For flow cytometry, GS5 cells were fixed 48 h after treatment in a solution of 2% paraformaldehyde and analyzed with a FACSCanto flow cytometer (BD Biosciences, San Jose, CA, USA). Mean GFP intensity was plotted, and that of the sh-NTC sample was normalized to 100%.

RNA extraction and northern blots

Total RNA from transiently transfected 293FT cells was extracted with RNA STAT-60 (Tel-Test, Friendswood, TX, USA) and separated on a 7.5% urea polyacrylamide gel. The transfer of RNA onto nitrocellulose membrane and hybridization were performed according to standard molecular biology protocols. The probe for detecting the expression of sh-B971 and its variants was a synthetic DNA oligomer corresponding to the bottom strand of sh-B971. Radioactive labeling of the probe was performed with an end-labeling protocol with T7 polynucleotide kinase (Ambion, Austin, TX, USA). The exposure and detection of the radioactive signal was performed with a Typhoon Imager (GE Healthcare, Piscataway, NJ, USA) with Quantity One software (Bio-Rad, Hercules, CA, USA).

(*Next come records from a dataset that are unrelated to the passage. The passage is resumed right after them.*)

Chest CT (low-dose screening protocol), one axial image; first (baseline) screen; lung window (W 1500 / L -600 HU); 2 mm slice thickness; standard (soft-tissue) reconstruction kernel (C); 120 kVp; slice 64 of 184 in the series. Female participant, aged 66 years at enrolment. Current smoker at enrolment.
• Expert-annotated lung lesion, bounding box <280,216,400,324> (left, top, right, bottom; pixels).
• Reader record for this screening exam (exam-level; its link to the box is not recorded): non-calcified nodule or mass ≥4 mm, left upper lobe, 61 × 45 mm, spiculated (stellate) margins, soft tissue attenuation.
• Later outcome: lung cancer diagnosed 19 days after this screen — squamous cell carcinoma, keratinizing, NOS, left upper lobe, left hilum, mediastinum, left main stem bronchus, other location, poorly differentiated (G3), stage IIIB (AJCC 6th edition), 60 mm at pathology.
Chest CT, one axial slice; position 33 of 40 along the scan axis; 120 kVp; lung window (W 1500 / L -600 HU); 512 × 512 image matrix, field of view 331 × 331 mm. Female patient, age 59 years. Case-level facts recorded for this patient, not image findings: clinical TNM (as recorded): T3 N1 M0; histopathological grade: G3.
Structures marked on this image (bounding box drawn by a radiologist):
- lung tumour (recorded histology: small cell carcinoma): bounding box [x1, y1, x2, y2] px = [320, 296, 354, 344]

A short-hairpin RNA directed at CyPB induces IFN production in human embryonic kidney cells

To investigate the potential role of the cyclophilins (CyPs) in HCV replication (41), we delivered several shRNAs directed at mRNAs of three CyPs into HCV replicon cells by means of a lentiviral vector, using a murine U6 promoter to drive the expression of the shRNA (Figure 1A) (37). We observed a discrepancy between two anti-CyPB shRNAs (B971 and B710) in their relative efficiency in knocking down CyPB expression and in suppressing HCV. Lentiviral vector sh-B971 was less efficient in knocking down CyPB expression but potently inhibited HCV NS5A expression in a human hepatoma cell line containing replicating HCV RNA (Figure 1B, left). Viral inhibition was independent of CyPB knockdown, as control medium from transfected 293FT cells that did not contain any lentiviral vector particles, generated by omission of the packaging plasmids during transfection, also inhibited HCV replication (Figure 1B, right) without affecting CyPB expression. The fast kinetics of viral inhibition (complete inhibition with 48 h, data not shown) was also more consistent with IFN than with RNAi-based inhibition. The presence of IFN in the lentiviral vector preparation of sh-B971 was confirmed by strong induction of 2′-5′-oligoadenylate synthetase 1 (OAS1), a classic IFN-induced gene, in both naïve Huh-7 and the HCV replicon cell line (GS5) treated with the medium (Figure 1C). In addition, HCV replication in an IFN-resistant HCV replicon cell line (H801), in contrast to that in a wild-type replicon cell line (GSB1) (34), was not inhibited by the sh-B971 medium (Figure 1D), suggesting the lack of additional viral inhibiting agents in the sh-B971 medium. Expression of sh-B971 in 293FT cells also induced dimerization of IRF-3, confirming the activation of the IFN production pathway in these transfected cells (Figure 1E). Finally, sh-B971 was able to activate both IFN-α and IFN-β promoters, although the activation of the IFN-α promoter required coexpression of IRF-7, which is normally expressed at very low levels in 293-based cells (Figure 1F). These results demonstrate that sh-B971 is a potent activator of IRF-3 and IRF-7, master regulators of IFN expression in human cells.

Figure 1.
A small-hairpin RNA directed at CyPB induces IFN production in human embryonic kidney cells. (A) Sequence of sh-B971, which was expressed from a self-inactivating human immunodeficiency virus (HIV) vector with a murine U6 promoter (59). (B) Inhibition ...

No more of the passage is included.